Exercise details – When a line in the data below includes "class", count it; then give only the total.

Data for this exercise –

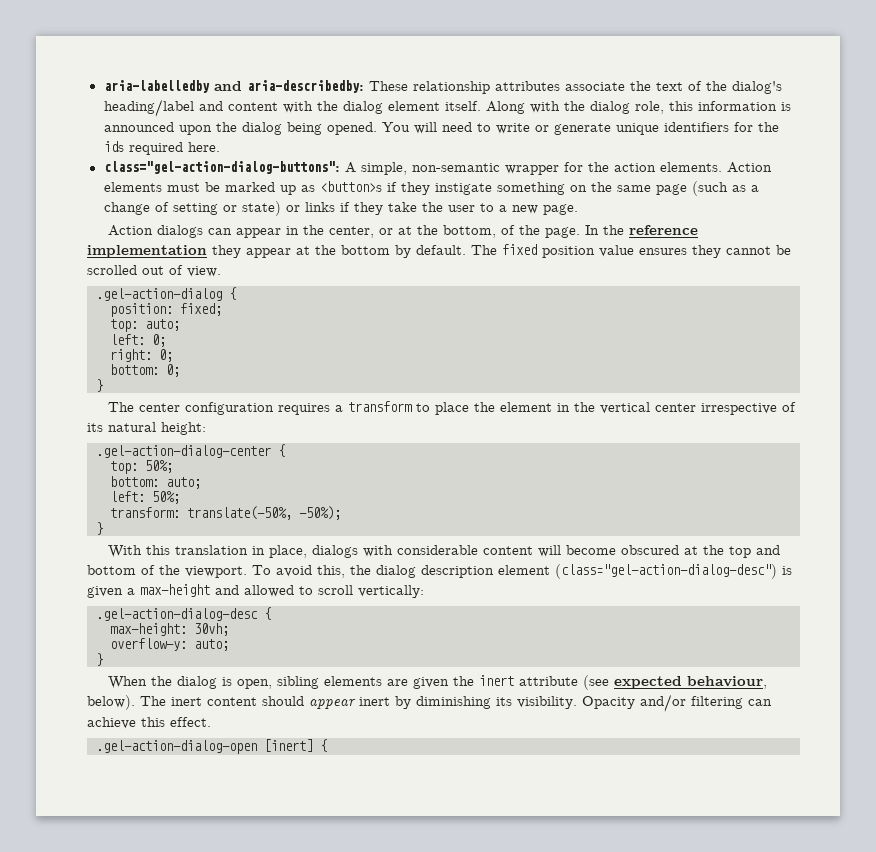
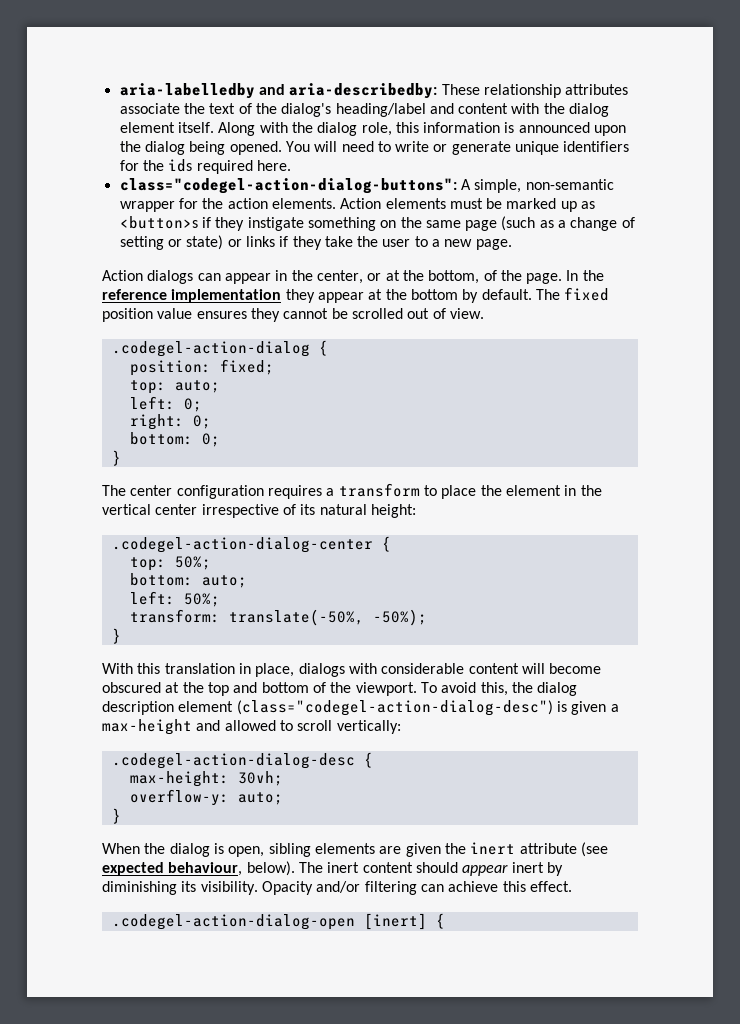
[103,161,340,174] class="gel-action-dialog-buttons": -> [119,178,457,194] class="codegel-action-dialog-buttons":
[96,288,222,301] .gel-action-dialog -> [111,341,310,357] .codegel-action-dialog
[96,445,271,458] .gel-action-dialog-center -> [111,537,373,553] .codegel-action-dialog-center
[555,564,777,579] (class="gel-action-dialog-desc") -> [236,700,553,716] (class="codegel-action-dialog-desc")
[96,608,258,621] .gel-action-dialog-desc -> [111,753,355,769] .codegel-action-dialog-desc
[96,740,257,754] .gel-action-dialog-open -> [111,914,355,930] .codegel-action-dialog-open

Task answer – 2